Problem description> What is needed is an exact copy of the entries, with the pictures excluded.

Exercise input>
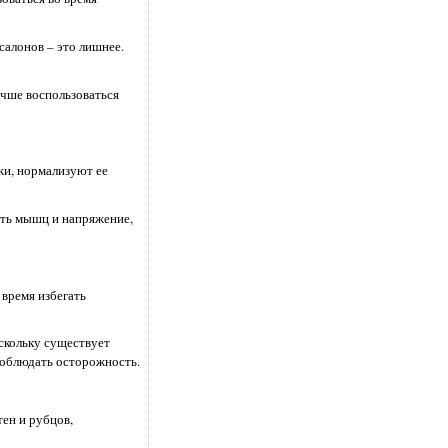
салонов – это лишнее.
учше воспользоваться
жи, нормализуют ее
сть мышц и напряжение,
 время избегать
скольку существует
соблюдать осторожность.
ен и рубцов,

Completed exercise>
салонов – это лишнее.
учше воспользоваться
жи, нормализуют ее
сть мышц и напряжение,
 время избегать
скольку существует
соблюдать осторожность.
ен и рубцов,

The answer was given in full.